The judge emitted a hoarse laugh.

“Take you to my brother, that it? I’d sooner cut my own head off than give Barry to you.”

“Suit yourself,” she said, and she pushed him hard to the floor again. To me, she said, “Go back to the undertaker’s we passed by. He’ll have a saw for cutting timber.”

“You’re bluffing,” said the judge. “I been a judge long enough to know a liar when I see one.”

I said, “You don’t know Boon,” and went back out to break into an undertaker’s storefront. The place wasn’t far, as Red Foot wasn’t but a pile of wood and adobe in the middle of nowhere, and I had to kick the front door in to gain access. It was dark, naturally, and although I did find a lamp, there were no matches in sight, so I fumbled half-blind for a quarter of an hour before finally finding what I wanted: a steel saw with a smooth wooden handle and teeth as sharp as the day it was sold.

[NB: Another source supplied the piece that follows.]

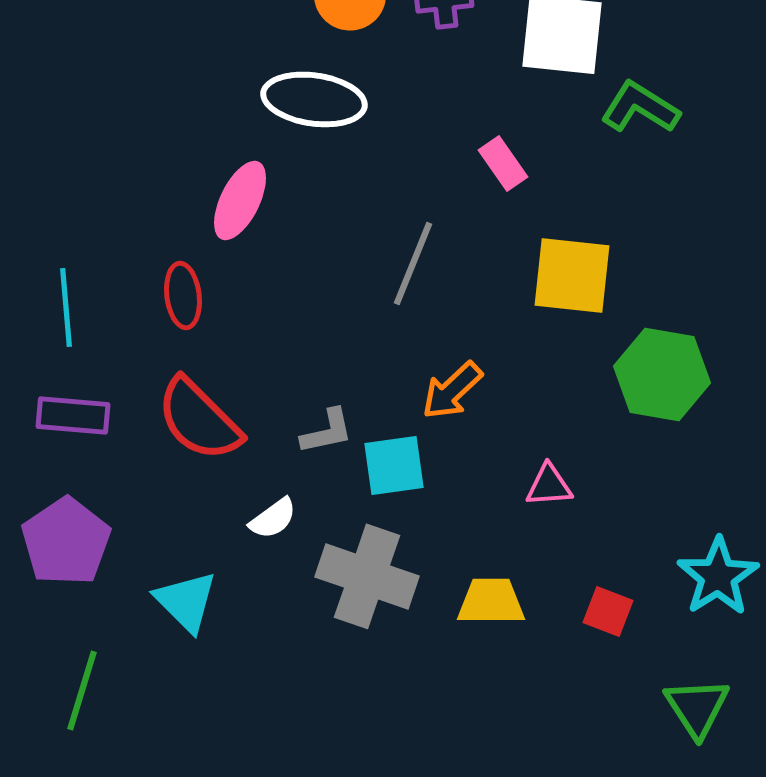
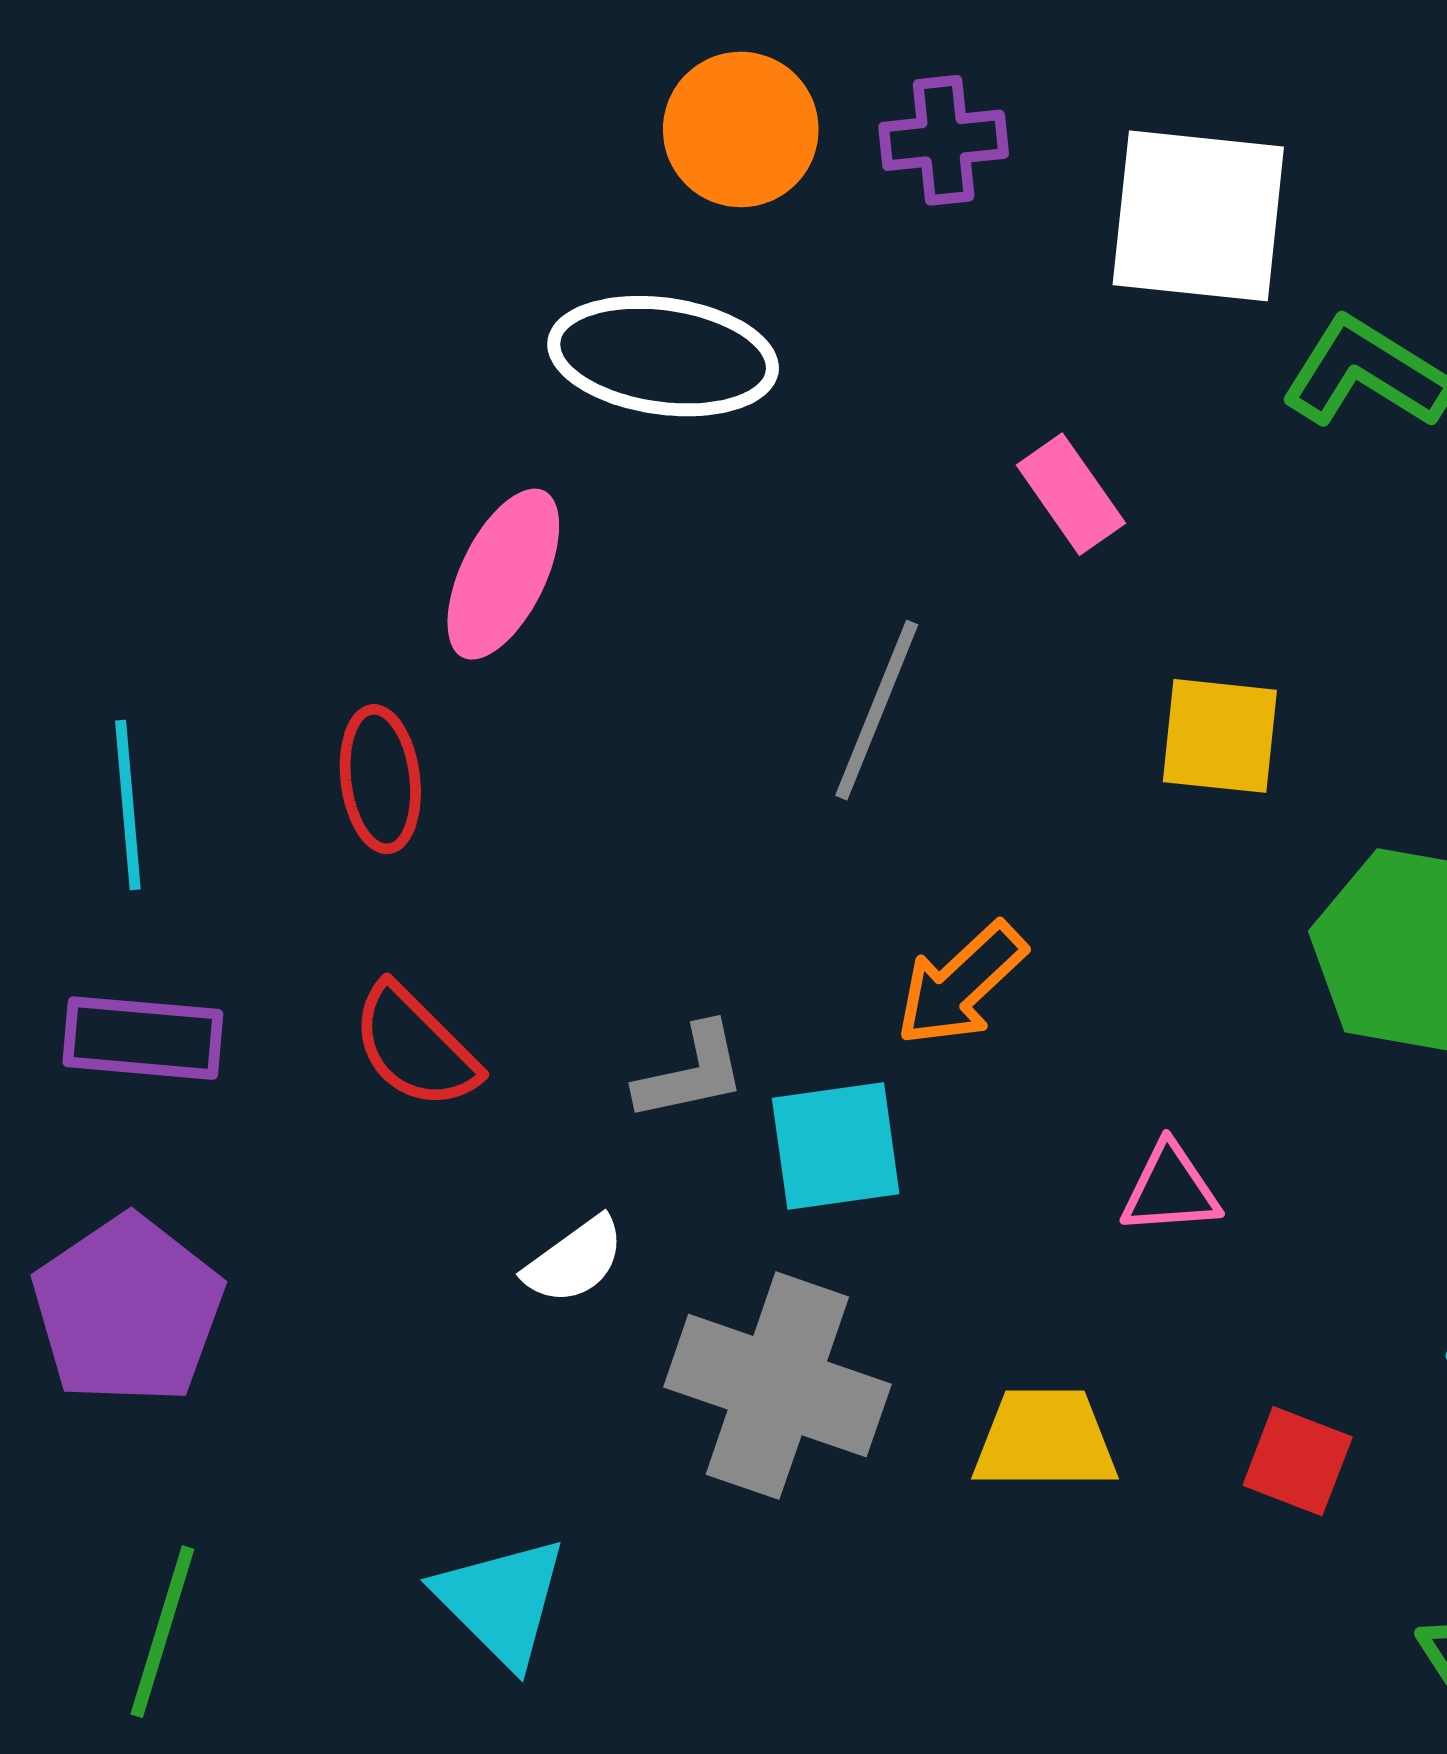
yellow square: (572, 275) -> (1220, 736), size x0.7
red semicircle: (199, 419) -> (415, 1047), size x0.7
cyan triangle: (186, 601) -> (501, 1601), moved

The whore was asleep in her chair when I returned, despite the judge’s ranting and raving, which I could hear long before I passed through the batwing doors for the fifth time that day.

“If I could hang you twice, I’d hang you three times,” he said. “You ought to be burned for a witch and buried face down in cow shit.”

“Just for that,” Boon said evenly as I set the saw down on the table formerly used as the judge’s bench, “I ain’t going to shoot you first.”

“You’re mad,” he said.

“Judge Dejasu,” she said, “I’m madder than hell.”

She kept her Colt trained on the little man when she picked up the saw.